TASKS TO COMPLETE:
• A. Edit the recipe's stretch from "Recipe by A.M." through "serve with pasta.", replacing "shallots" with "onions".
• B. Please list every ingredient in the recipe that is measured in tablespoons.

TEXT UNDER STUDY:
- - - -

Recipe by A.M. Collins
It takes a bit of time and effort but it is so well worth it. I generally roast the garlic and shallots the day before. That way it cuts some time of the days preparation. The recipe originated from the Joy of Cooking and I made a few changes. This is an excellent dish to serve with pasta.
- 1 (6 ounce) tuna steaks (lightly grilled or broiled, it should remain a bit pink) or 1 (6 ounce) canitalian canned tuna (drained and flaked)
- 6 small red potatoes
- 1 lb trimmed fresh green beans
- 1⁄2 cup black olives
- 2 tablespoons capers or 2 tablespoons green olives
- 1 head butter lettuce, separated into leaves and washed
- 1 head garlic, top third cut off, remove papery skin
- 2 shallots, papery skin removed
- 10 tablespoons extra virgin olive oil
- 1 tablespoon lemon juice
- 1 tablespoon white wine vinegar
- 1 teaspoon Dijon mustard
- 1 teaspoon fresh thyme
- salt and pepper
Directions See How It's Made
- Wrap garlic and shallots in foil and roast in an oven at 400°F until soft. Set aside to cool.
- Gently grill or broil tuna if using fresh until some still pink. Set aside to cool.
- Boil potatoes until tender.
- Remove let cool and then cut into 1/2 inch slices.

- - - -

(Stored data)
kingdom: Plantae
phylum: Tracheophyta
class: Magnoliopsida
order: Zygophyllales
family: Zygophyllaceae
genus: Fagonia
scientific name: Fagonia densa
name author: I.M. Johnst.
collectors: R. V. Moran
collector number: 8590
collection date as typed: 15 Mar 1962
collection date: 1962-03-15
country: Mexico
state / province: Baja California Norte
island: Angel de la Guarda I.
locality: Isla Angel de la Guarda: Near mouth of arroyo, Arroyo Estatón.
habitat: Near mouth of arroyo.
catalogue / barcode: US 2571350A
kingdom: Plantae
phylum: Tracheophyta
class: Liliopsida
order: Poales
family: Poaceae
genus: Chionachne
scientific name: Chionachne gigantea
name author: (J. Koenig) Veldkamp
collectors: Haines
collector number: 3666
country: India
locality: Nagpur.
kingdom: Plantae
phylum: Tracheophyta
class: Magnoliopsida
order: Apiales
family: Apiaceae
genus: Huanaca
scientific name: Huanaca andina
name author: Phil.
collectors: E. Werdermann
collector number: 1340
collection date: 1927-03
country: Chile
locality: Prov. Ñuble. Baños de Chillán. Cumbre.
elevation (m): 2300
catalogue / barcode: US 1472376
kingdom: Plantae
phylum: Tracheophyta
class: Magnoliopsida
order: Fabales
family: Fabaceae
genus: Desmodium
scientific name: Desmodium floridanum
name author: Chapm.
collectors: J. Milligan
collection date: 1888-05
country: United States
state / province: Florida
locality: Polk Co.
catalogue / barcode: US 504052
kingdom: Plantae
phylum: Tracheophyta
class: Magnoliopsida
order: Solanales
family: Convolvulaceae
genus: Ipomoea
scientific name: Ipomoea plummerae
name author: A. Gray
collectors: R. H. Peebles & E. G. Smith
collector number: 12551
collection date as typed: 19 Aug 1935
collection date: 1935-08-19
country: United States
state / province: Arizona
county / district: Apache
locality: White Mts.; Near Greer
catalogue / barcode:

- - - -

RESULTS IN ORDER:
• A.
Recipe by A.M. Collins
It takes a bit of time and effort but it is so well worth it. I generally roast the garlic and onions the day before. That way it cuts some time of the days preparation. The recipe originated from the Joy of Cooking and I made a few changes. This is an excellent dish to serve with pasta.

• B.
- capers
- green olives
- extra virgin olive oil
- lemon juice
- white wine vinegar